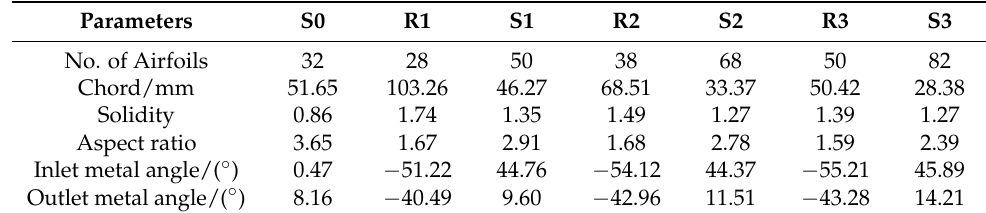
Figure 5. Flow path. Table 1. Main blading parameters of the compressor.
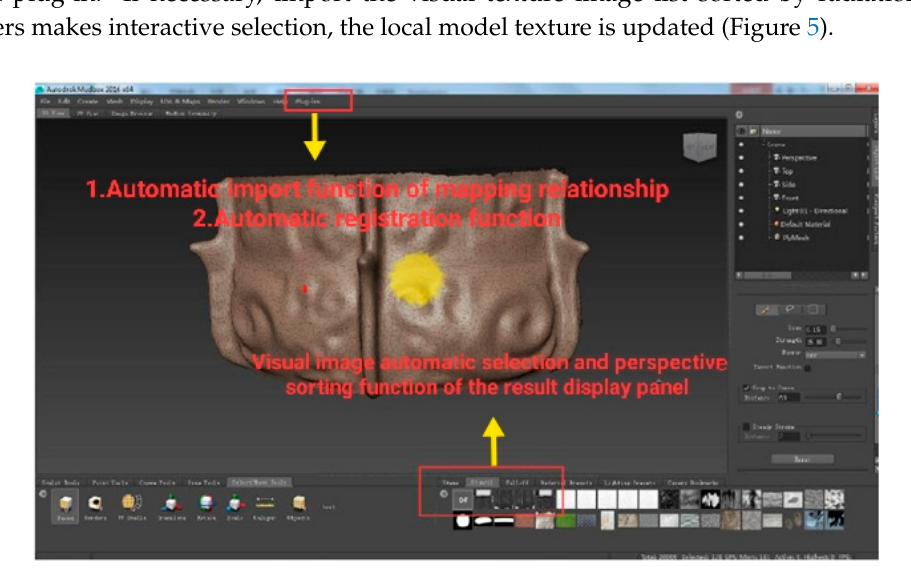
Figure 5. Interface of semi-automatic texture mapping under MudBox.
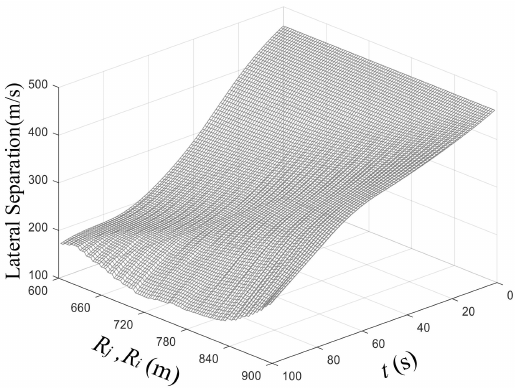
Figure 6. Trend Chart of Lateral Separation between Two Aircraft with Time and Visual Range.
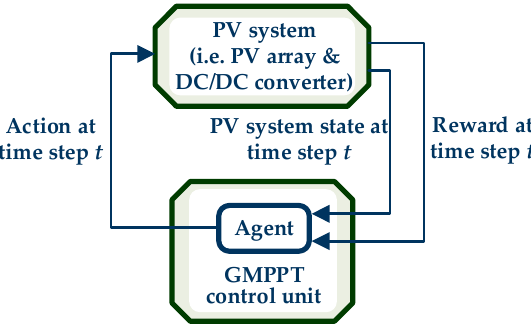
Figure 3. A simplified representation of the process implemented by the Q-learning algorithm in order to control a PV system for the implementation of the global maximum power point tracking (GMPPT) process.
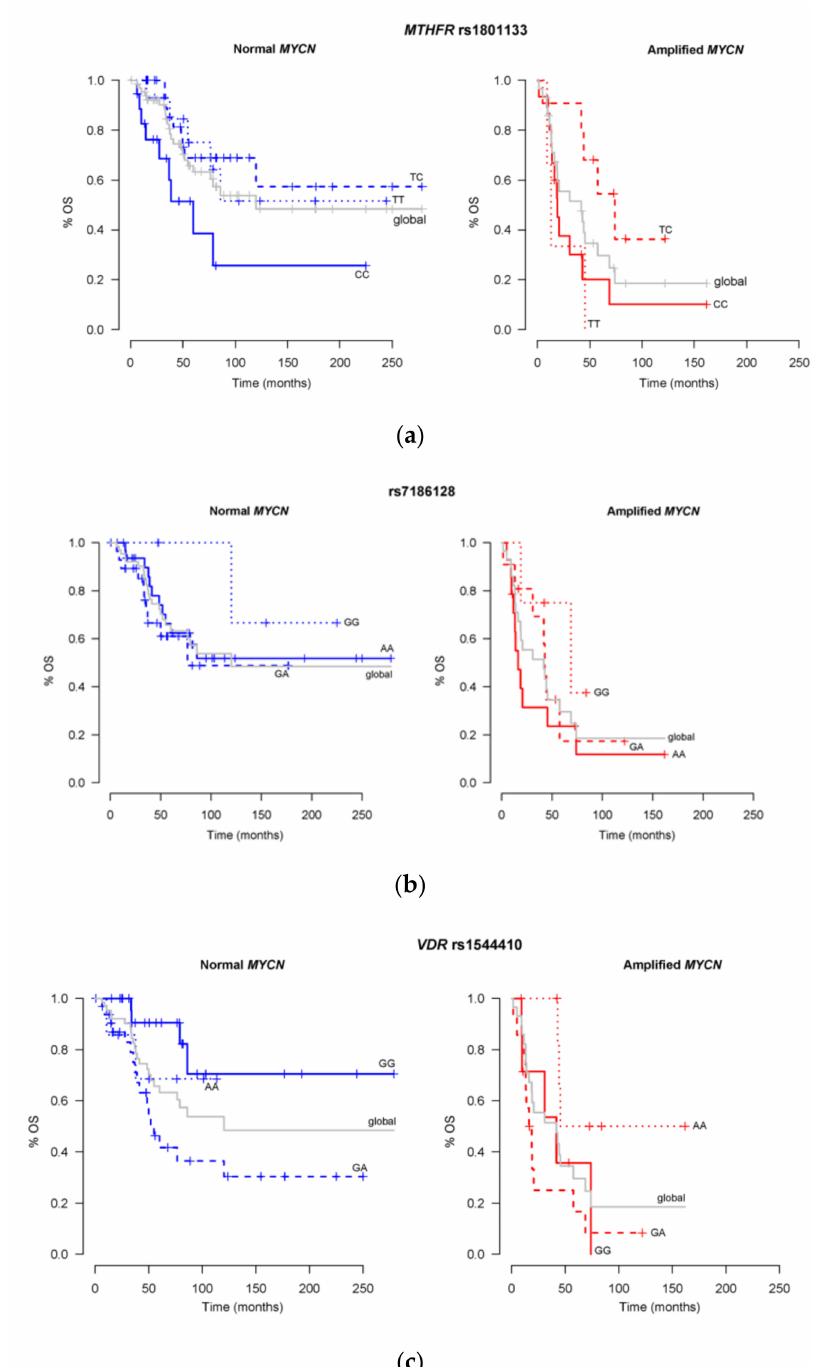
Figure 2. E ff ect of the addition of the OS related SNPs, selected by Cox regression and Elastic Net, to the OS prognosis e ff ect of MYCN status. The e ff ect of MYCN status alone (Normal, n = 66, on the left panels or Amplified, n = 29, on the right panels) is represented by the grey line named “global”, while the same patients’ data distributed according to the SNP variants, are represented by the colored lines. ( a ) Shows the results according to SNP variants in rs1801133 at MTHFR gene, with TC genotype achieving p = 0.02 statistically significant di ff erence comparing with the grey global lines. ( b ) shows the results according rs7186128 variants, with no statistical significance comparing with the global lines. ( c ) Shows the results according to SNP variants in rs1544410 at VDR gene, with GA genotype achieving p = 0.006 statistically significant di ff erence comparing with the global grey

PROMPT: Print the complete listing exactly, apart from any pictures.

WRITTEN RESPONSE:
Figure 5. Flow path. Table 1. Main blading parameters of the compressor.
Figure 5. Interface of semi-automatic texture mapping under MudBox.
Figure 6. Trend Chart of Lateral Separation between Two Aircraft with Time and Visual Range.
Figure 3. A simplified representation of the process implemented by the Q-learning algorithm in order to control a PV system for the implementation of the global maximum power point tracking (GMPPT) process.
Figure 2. E ff ect of the addition of the OS related SNPs, selected by Cox regression and Elastic Net, to the OS prognosis e ff ect of MYCN status. The e ff ect of MYCN status alone (Normal, n = 66, on the left panels or Amplified, n = 29, on the right panels) is represented by the grey line named “global”, while the same patients’ data distributed according to the SNP variants, are represented by the colored lines. ( a ) Shows the results according to SNP variants in rs1801133 at MTHFR gene, with TC genotype achieving p = 0.02 statistically significant di ff erence comparing with the grey global lines. ( b ) shows the results according rs7186128 variants, with no statistical significance comparing with the global lines. ( c ) Shows the results according to SNP variants in rs1544410 at VDR gene, with GA genotype achieving p = 0.006 statistically significant di ff erence comparing with the global grey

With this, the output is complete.